[TASK DETAILS] Reproduce the data below word for word, leaving out the pictures.

Recorded data:

- Opening Delimiter -

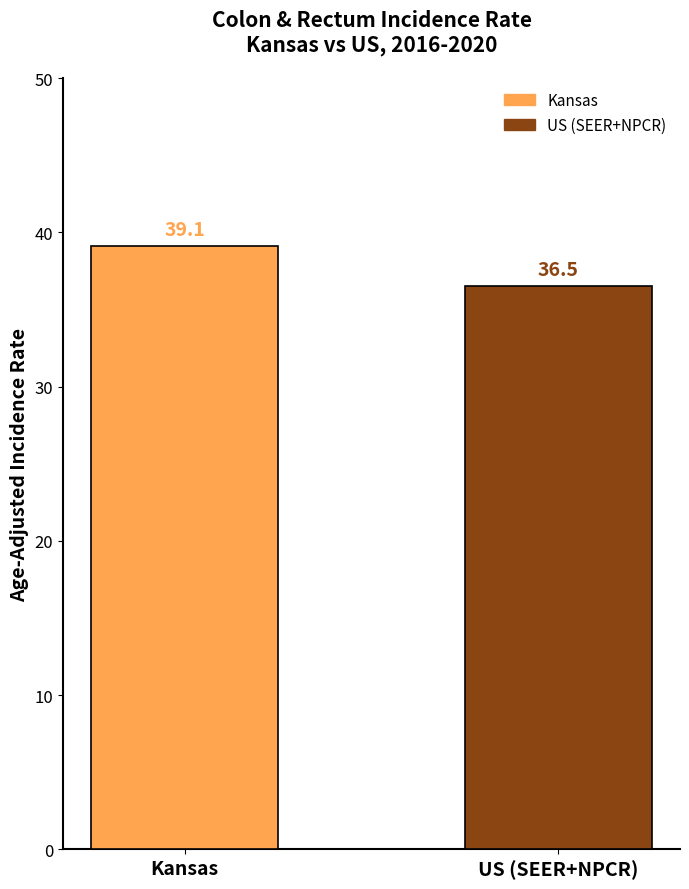

Which has a higher value, Kansas or US (SEER+NPCR)?

Kansas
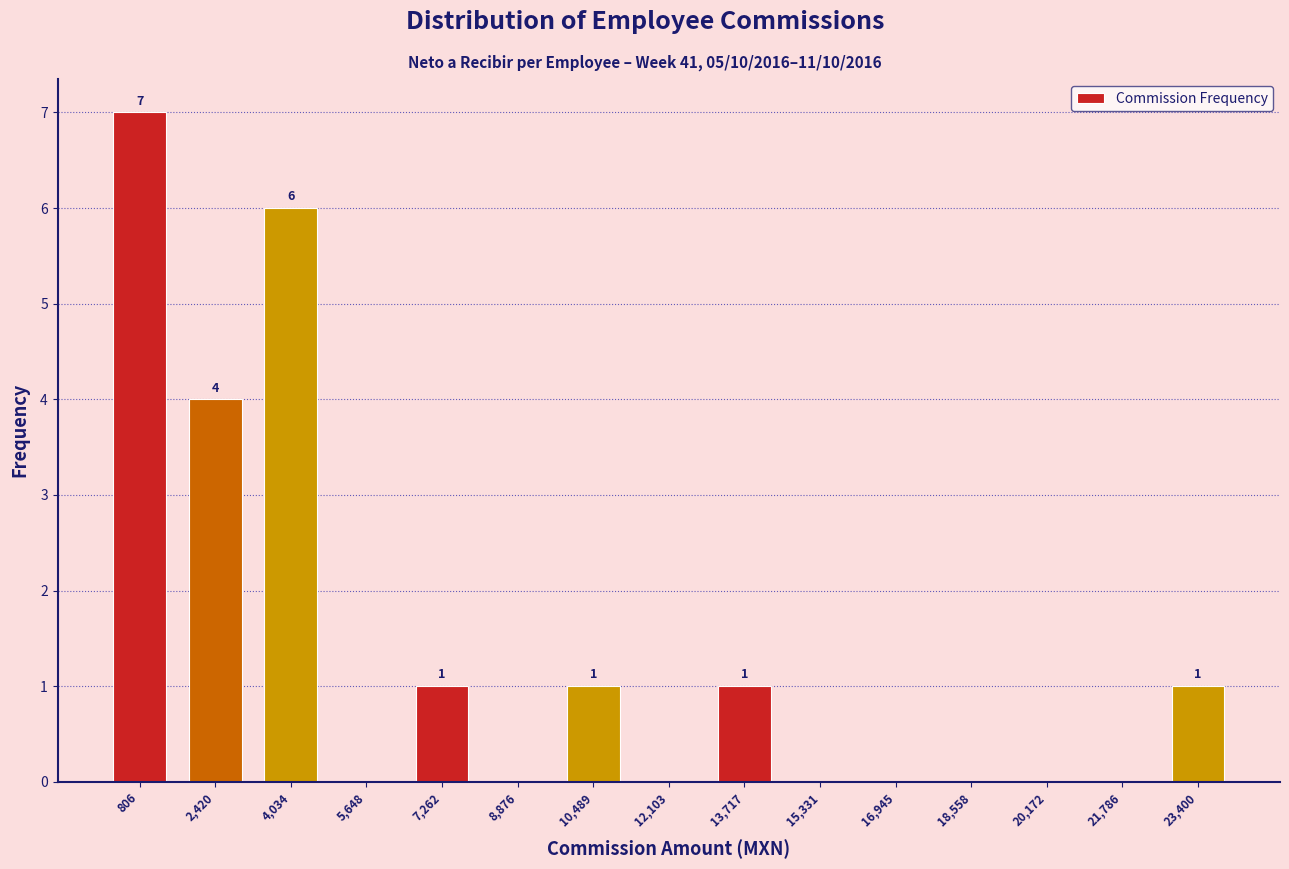

Over which range of the x-axis is the bar tallest?

0 to 1600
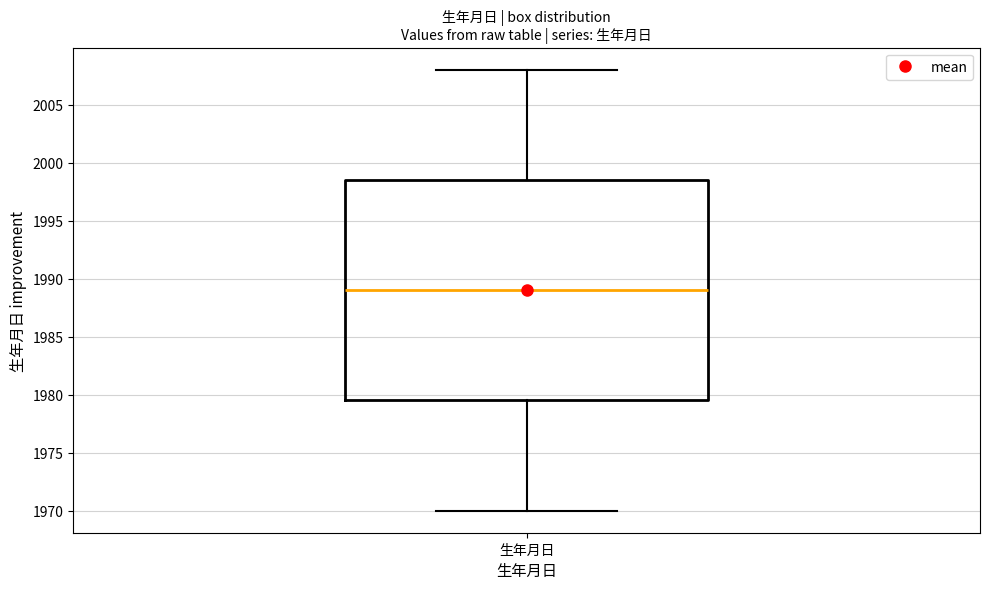

Where is the lower edge of the box for 生年月日 on the y-axis? The values are not printed on the chart, so give them approximately, as read against the axis.

1979.5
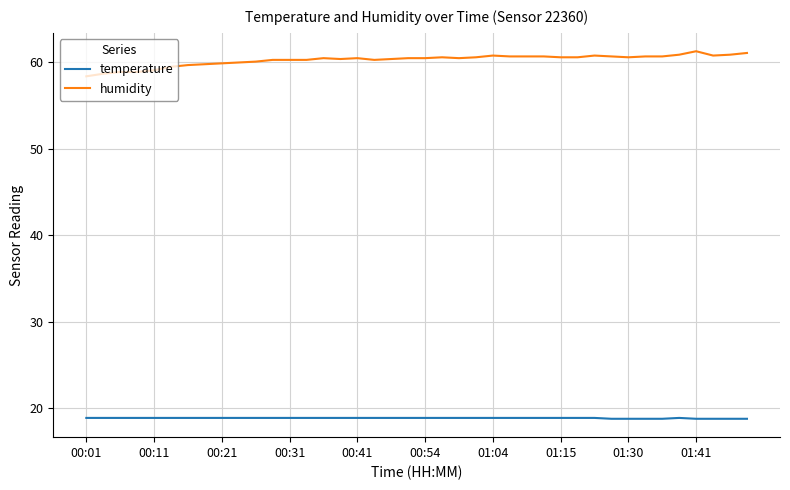

True or false: humidity and temperature cross at least once.

False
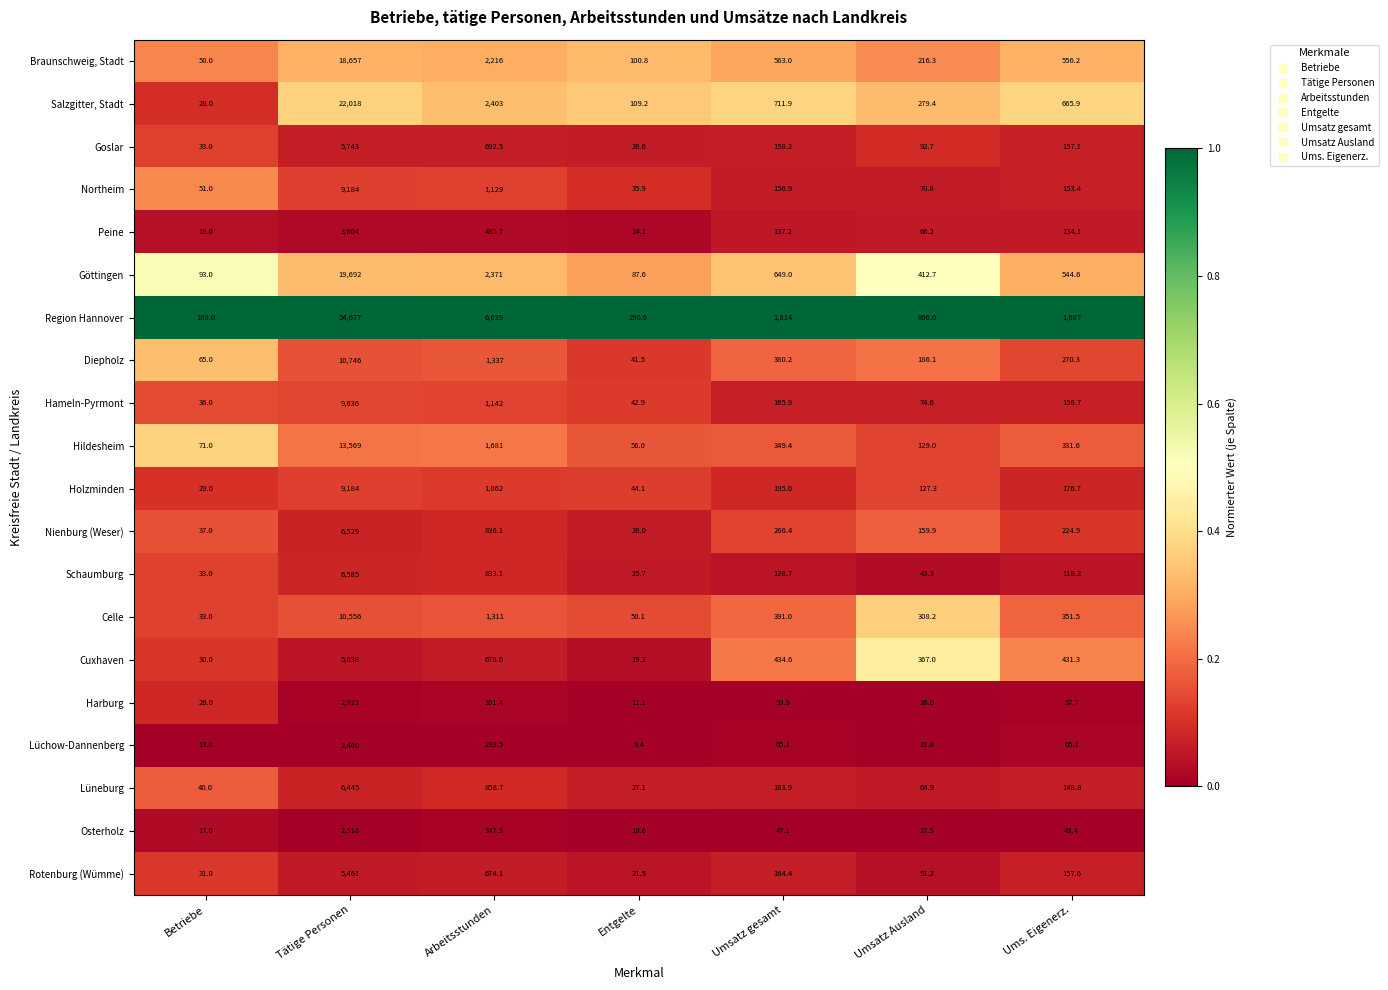

The Holzminden series shows 297.1 at Umsatz gesamt. True or false?

False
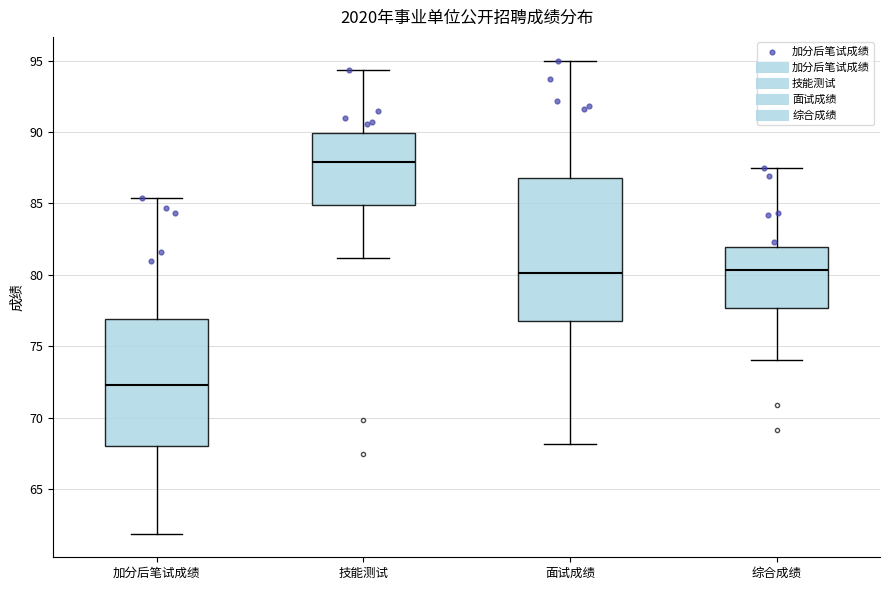

Comparing the boxes themselves (not the whiskers), which one is the tallest?

面试成绩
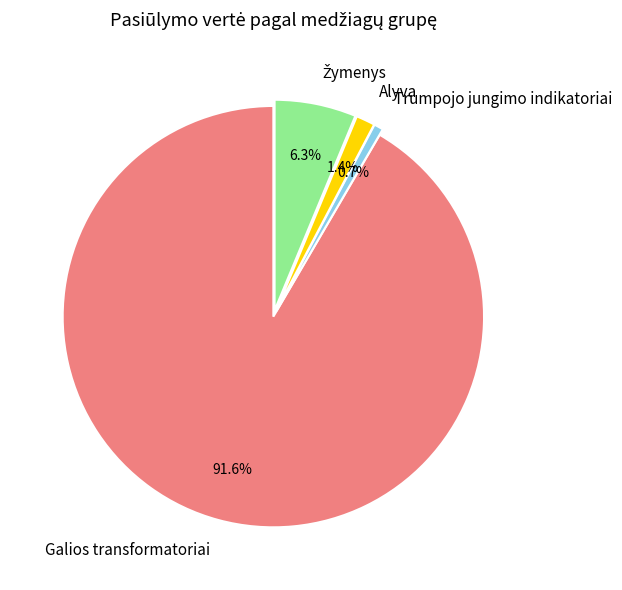

To the nearest percent, what is the average slice percentage?

25%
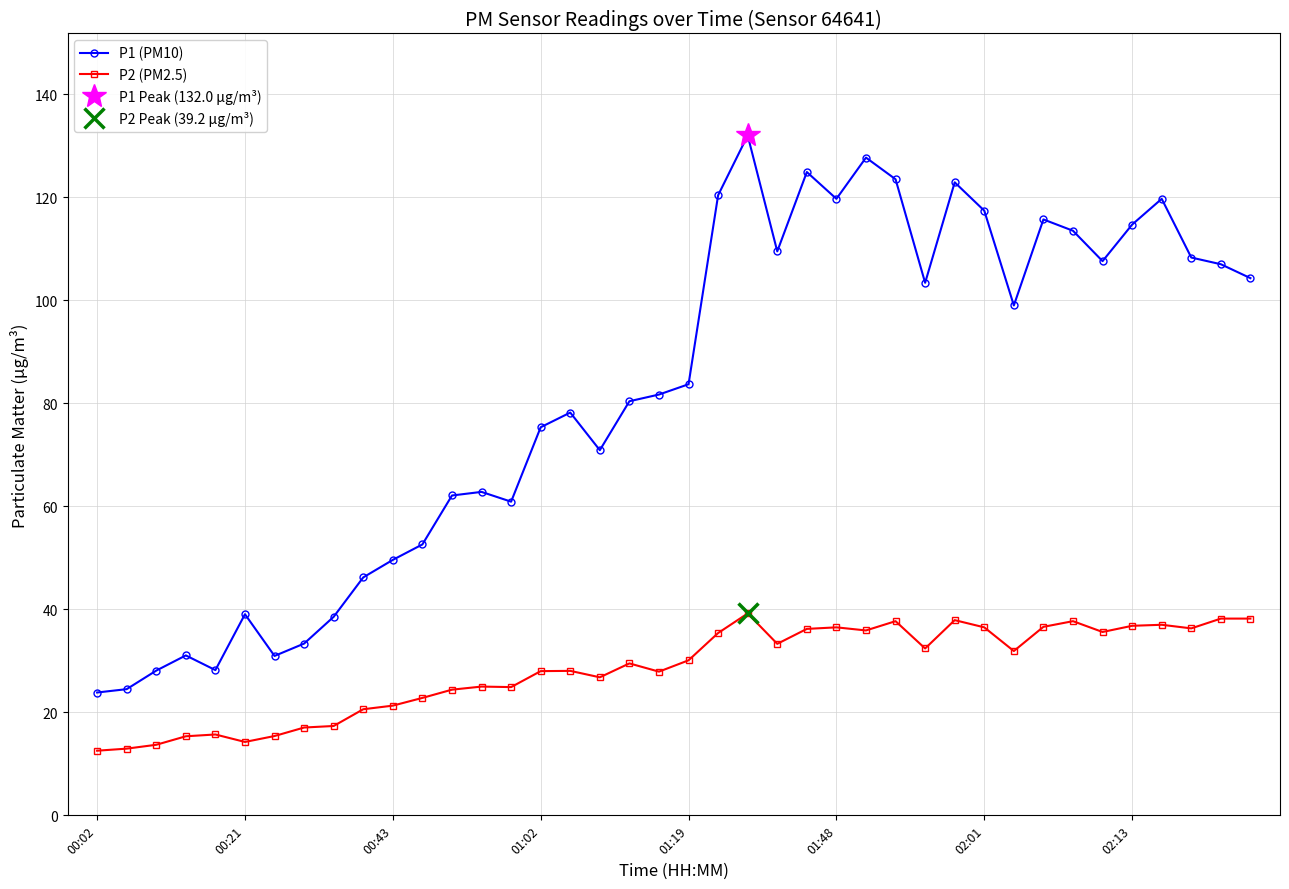

What is the maximum value shown in the chart?

132.0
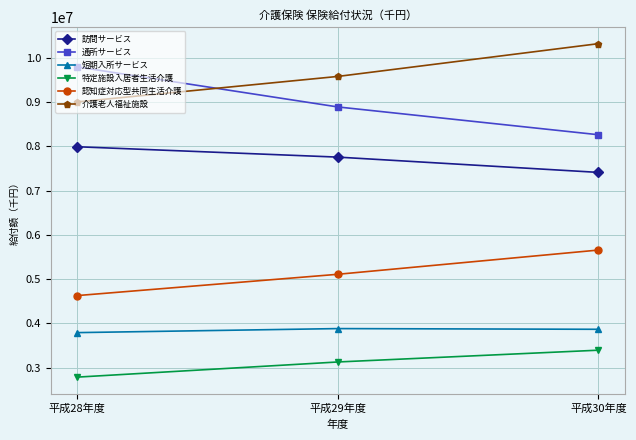

What position from the right is 平成30年度?

1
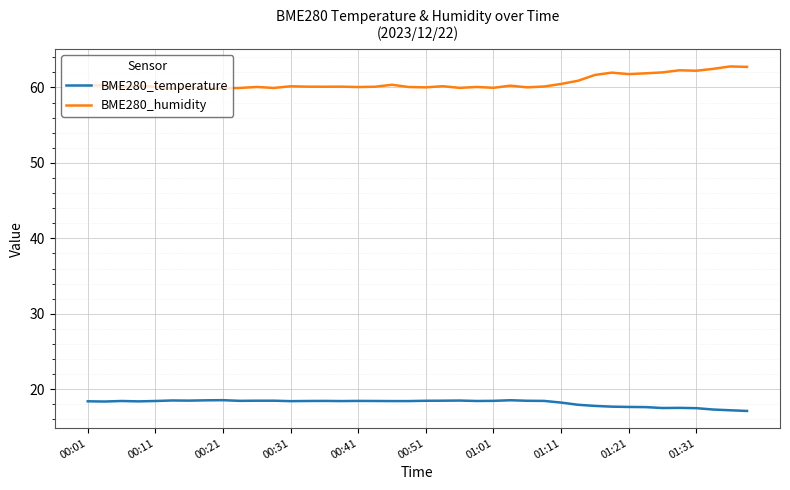

Which series has the largest total across all categories?

BME280_humidity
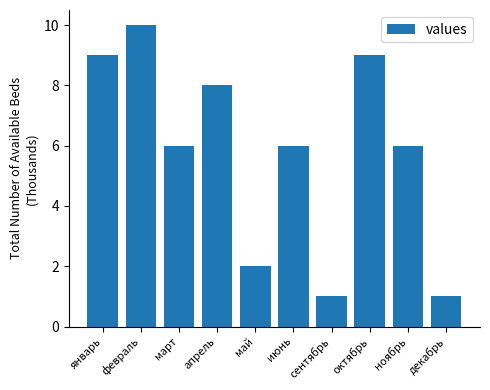

What position from the right is апрель?

7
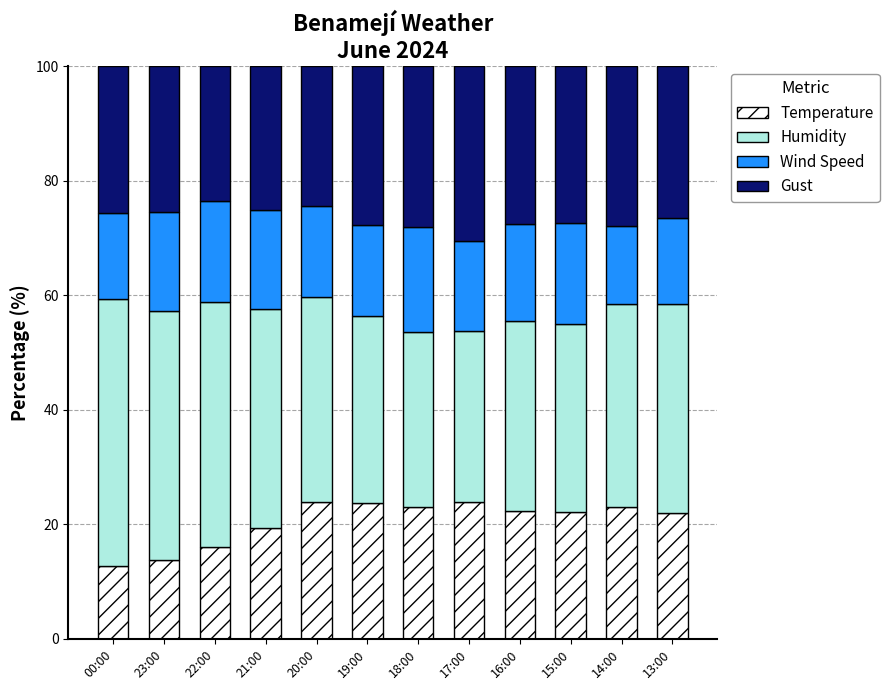

The value of Temperature at 19:00 is 6.6. True or false?

False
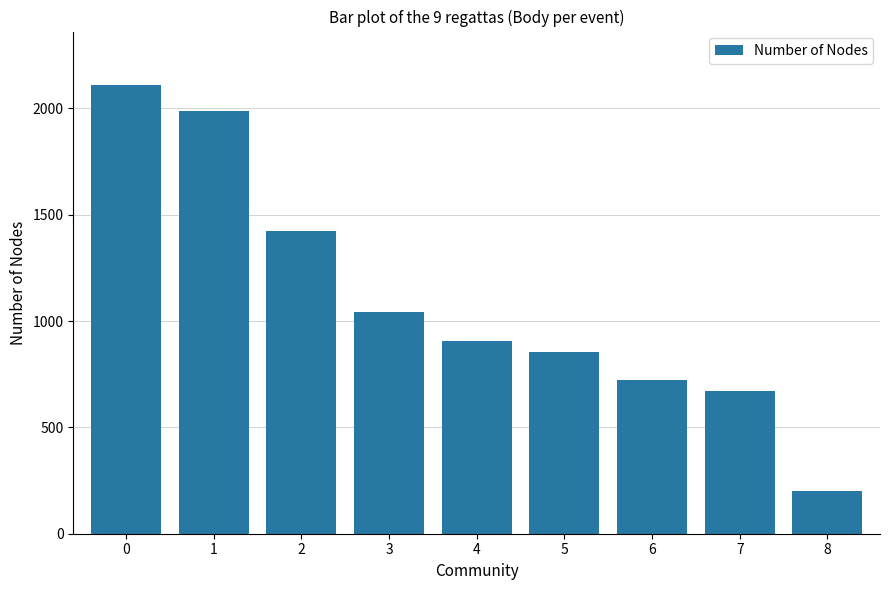

What is the change in value from 4 to 6?

-183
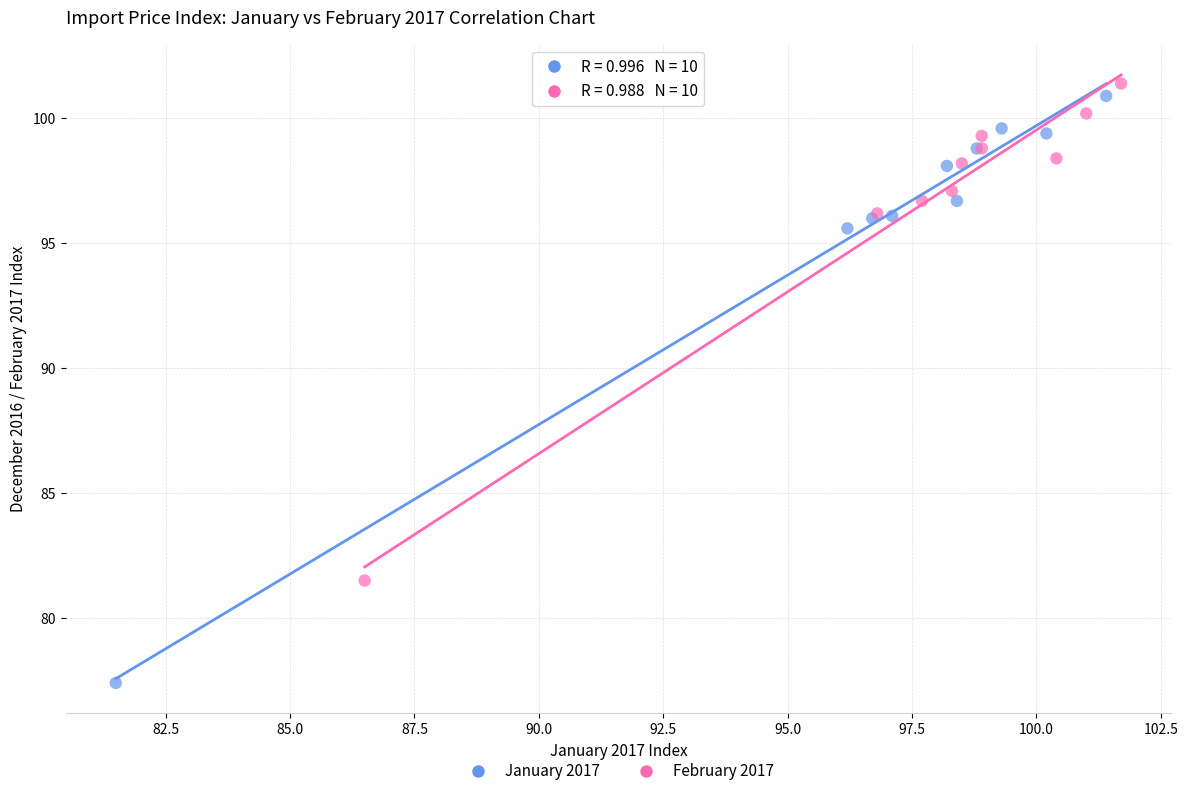

Which series has the largest Y range (max minus min)?

January 2017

- Closing Delimiter -

[RESPONSE TO THIS EXERCISE]
Which has a higher value, Kansas or US (SEER+NPCR)?

Kansas

Over which range of the x-axis is the bar tallest?

0 to 1600

Where is the lower edge of the box for 生年月日 on the y-axis? The values are not printed on the chart, so give them approximately, as read against the axis.

1979.5

True or false: humidity and temperature cross at least once.

False

The Holzminden series shows 297.1 at Umsatz gesamt. True or false?

False

Comparing the boxes themselves (not the whiskers), which one is the tallest?

面试成绩

To the nearest percent, what is the average slice percentage?

25%

What is the maximum value shown in the chart?

132.0

What position from the right is 平成30年度?

1

Which series has the largest total across all categories?

BME280_humidity

What position from the right is апрель?

7

The value of Temperature at 19:00 is 6.6. True or false?

False

What is the change in value from 4 to 6?

-183

Which series has the largest Y range (max minus min)?

January 2017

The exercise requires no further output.